Your objective
Find the word "silver" in the records and copy every line where it occurs.

Given records

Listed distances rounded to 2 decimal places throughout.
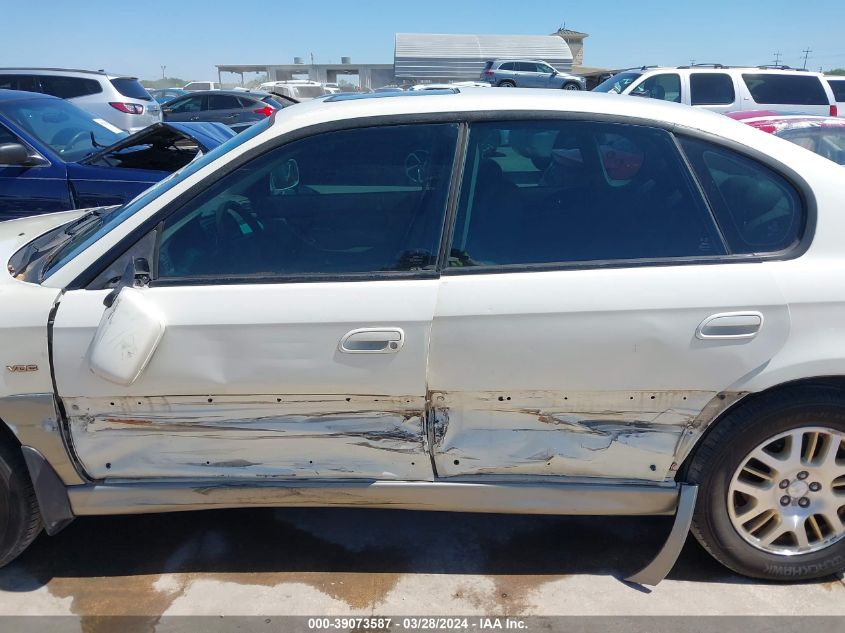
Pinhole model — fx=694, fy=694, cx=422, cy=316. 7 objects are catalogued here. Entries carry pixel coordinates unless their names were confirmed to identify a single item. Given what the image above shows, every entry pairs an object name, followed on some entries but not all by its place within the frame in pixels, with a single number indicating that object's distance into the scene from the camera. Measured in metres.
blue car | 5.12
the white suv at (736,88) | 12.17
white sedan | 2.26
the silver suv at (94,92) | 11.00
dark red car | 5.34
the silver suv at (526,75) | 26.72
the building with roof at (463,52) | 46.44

Answer section
the silver suv at (94,92) | 11.00
the silver suv at (526,75) | 26.72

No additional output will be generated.